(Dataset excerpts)
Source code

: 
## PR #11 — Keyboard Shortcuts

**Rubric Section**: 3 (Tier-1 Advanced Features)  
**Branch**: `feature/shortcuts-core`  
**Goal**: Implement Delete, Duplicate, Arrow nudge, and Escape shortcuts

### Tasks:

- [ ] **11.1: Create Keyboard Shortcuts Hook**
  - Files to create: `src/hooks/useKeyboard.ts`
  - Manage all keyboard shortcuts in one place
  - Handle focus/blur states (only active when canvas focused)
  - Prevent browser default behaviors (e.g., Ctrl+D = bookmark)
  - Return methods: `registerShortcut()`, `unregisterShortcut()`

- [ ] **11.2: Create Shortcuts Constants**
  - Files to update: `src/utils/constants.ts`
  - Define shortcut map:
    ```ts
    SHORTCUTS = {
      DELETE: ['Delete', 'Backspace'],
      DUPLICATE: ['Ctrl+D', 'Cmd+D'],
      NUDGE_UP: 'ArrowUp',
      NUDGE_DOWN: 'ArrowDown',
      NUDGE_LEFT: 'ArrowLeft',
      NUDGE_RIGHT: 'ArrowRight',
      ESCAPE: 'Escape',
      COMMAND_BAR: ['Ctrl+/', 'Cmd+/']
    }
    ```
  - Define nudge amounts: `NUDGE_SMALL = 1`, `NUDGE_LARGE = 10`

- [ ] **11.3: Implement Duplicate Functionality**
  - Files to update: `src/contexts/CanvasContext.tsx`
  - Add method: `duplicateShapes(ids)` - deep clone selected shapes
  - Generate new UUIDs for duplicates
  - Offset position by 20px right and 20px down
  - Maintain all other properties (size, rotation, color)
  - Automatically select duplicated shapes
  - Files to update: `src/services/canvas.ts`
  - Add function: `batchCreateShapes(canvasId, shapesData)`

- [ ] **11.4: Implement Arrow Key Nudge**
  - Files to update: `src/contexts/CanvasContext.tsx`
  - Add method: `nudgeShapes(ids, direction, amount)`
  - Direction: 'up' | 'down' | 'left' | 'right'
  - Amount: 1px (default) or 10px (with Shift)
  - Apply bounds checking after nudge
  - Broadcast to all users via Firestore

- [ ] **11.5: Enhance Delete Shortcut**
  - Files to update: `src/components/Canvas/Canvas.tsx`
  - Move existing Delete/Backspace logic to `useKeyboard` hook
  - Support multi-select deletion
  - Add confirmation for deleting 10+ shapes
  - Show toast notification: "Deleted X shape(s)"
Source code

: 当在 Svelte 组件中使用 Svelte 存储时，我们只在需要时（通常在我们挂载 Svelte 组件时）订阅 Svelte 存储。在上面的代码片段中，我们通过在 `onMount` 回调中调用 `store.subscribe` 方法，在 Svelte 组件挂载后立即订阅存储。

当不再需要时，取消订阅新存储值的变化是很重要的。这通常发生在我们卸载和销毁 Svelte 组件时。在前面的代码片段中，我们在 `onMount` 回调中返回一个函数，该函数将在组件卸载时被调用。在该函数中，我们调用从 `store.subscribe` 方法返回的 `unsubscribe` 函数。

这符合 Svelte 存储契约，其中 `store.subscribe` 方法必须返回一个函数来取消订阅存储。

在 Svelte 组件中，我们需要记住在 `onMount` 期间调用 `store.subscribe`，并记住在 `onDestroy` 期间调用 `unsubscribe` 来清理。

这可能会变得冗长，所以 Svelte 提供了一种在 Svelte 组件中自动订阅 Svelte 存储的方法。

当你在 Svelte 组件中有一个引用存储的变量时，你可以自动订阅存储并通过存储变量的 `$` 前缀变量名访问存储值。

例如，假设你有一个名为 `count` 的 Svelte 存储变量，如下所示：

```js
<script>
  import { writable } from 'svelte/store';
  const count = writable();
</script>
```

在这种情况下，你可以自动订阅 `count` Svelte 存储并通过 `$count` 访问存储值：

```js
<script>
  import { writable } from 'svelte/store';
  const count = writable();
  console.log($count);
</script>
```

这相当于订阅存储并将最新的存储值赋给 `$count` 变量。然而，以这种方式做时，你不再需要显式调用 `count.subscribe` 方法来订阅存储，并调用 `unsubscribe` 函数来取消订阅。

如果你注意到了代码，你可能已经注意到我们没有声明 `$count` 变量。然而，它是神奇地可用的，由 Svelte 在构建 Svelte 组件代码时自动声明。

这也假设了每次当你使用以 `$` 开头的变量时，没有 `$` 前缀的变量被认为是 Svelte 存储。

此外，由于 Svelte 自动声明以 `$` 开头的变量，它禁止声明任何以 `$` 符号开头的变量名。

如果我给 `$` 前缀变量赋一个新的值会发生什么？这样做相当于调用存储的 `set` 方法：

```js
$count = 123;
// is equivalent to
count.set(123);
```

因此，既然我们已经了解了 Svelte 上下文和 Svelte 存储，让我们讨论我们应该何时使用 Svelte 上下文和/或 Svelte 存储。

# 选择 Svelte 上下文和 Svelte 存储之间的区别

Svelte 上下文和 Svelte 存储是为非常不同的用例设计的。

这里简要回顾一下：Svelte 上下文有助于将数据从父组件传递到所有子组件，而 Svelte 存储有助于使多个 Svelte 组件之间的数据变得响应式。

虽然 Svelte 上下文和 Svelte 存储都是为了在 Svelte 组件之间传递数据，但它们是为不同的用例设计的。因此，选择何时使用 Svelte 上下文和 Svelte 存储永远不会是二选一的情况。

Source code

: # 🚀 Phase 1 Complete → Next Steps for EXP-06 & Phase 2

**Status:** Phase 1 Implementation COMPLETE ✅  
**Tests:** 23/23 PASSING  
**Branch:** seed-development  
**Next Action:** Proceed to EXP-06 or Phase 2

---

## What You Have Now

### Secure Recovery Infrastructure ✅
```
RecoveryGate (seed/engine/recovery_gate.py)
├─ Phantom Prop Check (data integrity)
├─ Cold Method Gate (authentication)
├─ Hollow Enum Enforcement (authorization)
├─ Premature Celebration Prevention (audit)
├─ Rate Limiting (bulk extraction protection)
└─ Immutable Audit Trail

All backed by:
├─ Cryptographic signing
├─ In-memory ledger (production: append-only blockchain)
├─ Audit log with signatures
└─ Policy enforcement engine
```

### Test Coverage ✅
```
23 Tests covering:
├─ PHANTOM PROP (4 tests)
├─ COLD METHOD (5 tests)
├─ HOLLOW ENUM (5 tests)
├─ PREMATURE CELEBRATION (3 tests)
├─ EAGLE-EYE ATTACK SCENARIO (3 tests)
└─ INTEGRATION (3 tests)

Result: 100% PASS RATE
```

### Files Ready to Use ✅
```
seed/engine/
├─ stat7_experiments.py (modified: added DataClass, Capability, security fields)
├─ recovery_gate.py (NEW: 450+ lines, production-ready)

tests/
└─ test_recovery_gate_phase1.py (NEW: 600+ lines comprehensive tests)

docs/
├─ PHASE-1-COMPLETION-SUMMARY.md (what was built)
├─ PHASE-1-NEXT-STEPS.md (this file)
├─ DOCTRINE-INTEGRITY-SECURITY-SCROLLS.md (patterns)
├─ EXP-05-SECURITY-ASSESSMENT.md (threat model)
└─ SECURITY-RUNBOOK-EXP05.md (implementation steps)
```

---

» **TASK BRIEF**:
Work out the number of lines above that include the string "default" and write only that number.

» **RESULT FOR THIS EXERCISE**:
2